People are far more likely to be pwned by governments/corporations using their CA certs to MITM people. There have been actual real cases of this happening:
https://www.theregister.co.uk/2013/12/10/french_gov_dodgy_ssl_cert_reprimand/ [theregister.co.uk]
https://www.fastcompany.com/3042030/the-huge-web-security-loophole-that-most-people-dont-know-about-and-how-its-be [fastcompany.com]
https://techcrunch.com/2015/04/01/google-cnnic/ [techcrunch.com]
And upgrading to TLS 1.3 isn't going to help vs that.
So if anything is hopelessly insecure it's the way browsers implement the CA https system that puts their users at risk.
Something like what SSH does would be safer - e.g. if a cert changes unexpectedly the user is warned (there's stuff like certificate patrol but it doesn't handle cases where a site has multiple certs due to load balancing or other reasons).
(Score: 2) by Pino P on Wednesday June 20 2018, @01:19PM (5 children)
In TLS, self-signed certificates do exactly this.
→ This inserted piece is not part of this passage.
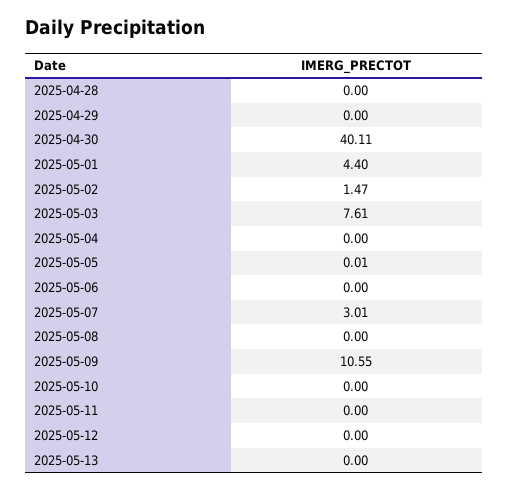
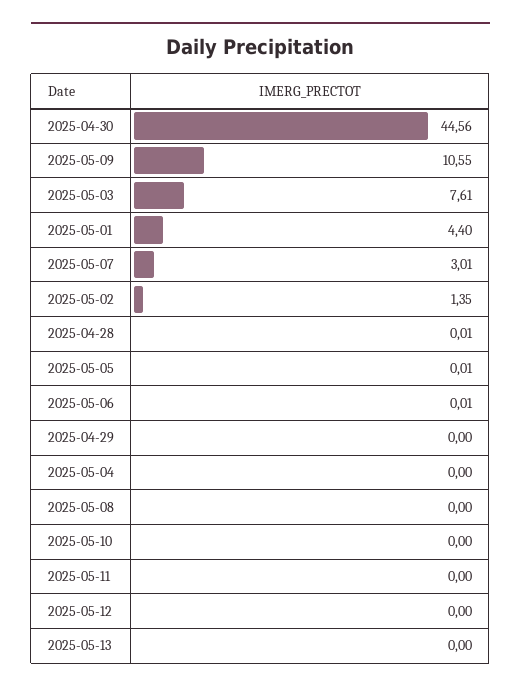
2025-04-28: 0 -> 0.01
2025-04-30: 40.11 -> 44.56
2025-05-02: 1.47 -> 1.35
2025-05-06: 0 -> 0.01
But how does this protect a user visiting a particular site for the first time? The client might be behind the same sort of government or corporate MITM that you mention.
I guess part of the perception that the SSH model is safer than the TLS model comes from the fact that a user will typically connect to far fewer SSH servers than TLS servers in his lifetime and can therefore afford to spend more time (which is money) on double-checking each server's key fingerprint.
(Score: 2) by tomtomtom on Wednesday June 20 2018, @08:51PM (2 children)
There are ways we can improve on this. The "ssh model" (trust on first use), for servers you connect to frequently, is better in many ways than trusting the very large number of CAs out there *every* time you connect. That's why things like HPKP certificate pinning exist - to try to combine the two. So you can then trust on first use based on a CA, and then either have future cert rollovers required to be signed by another key within the site owner's control or by a specific CA otherwise they trigger a browser alert.
The big problem though is convenience and in particular convenience to site admins, who are mostly imperfectly competent, at least some of the time. HPKP is unpopular because the cost of failure for a site admin (in terms of losing their certificates) is too high.
So the approach which everyone seems to be converging on is to add side channels to verify multiple ways to make a man in the middle attack harder. eg DANE/DNSSEC, Certificate Logs, etc
(Score: 0) by Anonymous Coward on Thursday June 21 2018, @06:55AM (1 child)
No. Things like certificate pinning exist to serve the corporations more than the users.
Browsers can warn users of unusual/unexpected changes without requiring stuff like certificate pinning. This would help the user in so many more attack scenarios. e.g. in cases where certificate pinning is not practical for certain sites, or for self-signed certificates.
Certificate pinning adds complexity just to protect narrower more specific cases (only for organizations that pin their certificates).
See also:
So guess whose interests were the real priority for those creating the standard?
(Score: 2) by Pino P on Saturday June 23 2018, @03:41PM
I assume the -Report-Only mode of HPKP is like that of Content Security Policy (CSP): a transition mechanism to help sites that did not support the feature debug their preliminary support before committing to support.
(Score: 0) by Anonymous Coward on Thursday June 21 2018, @04:22AM (1 child)
Do they really? Say you have a self-signed cert for yourdomain.com and your browser has been told to accept that. Say a CA signs a cert for yourdomain.com and it's used to MITM your browser and yourdomain.com. Which browser will warn you when that happens?
(Score: 2) by Pino P on Saturday June 23 2018, @05:39PM
Does the browser trust a newly seen certificate just because it's for the same hostname for which the user has added an exception for a different certificate?
A browser behaving "correctly" would reject the certificate. Unfortunately, I have not had a chance to test this behavior in all browsers on all platforms.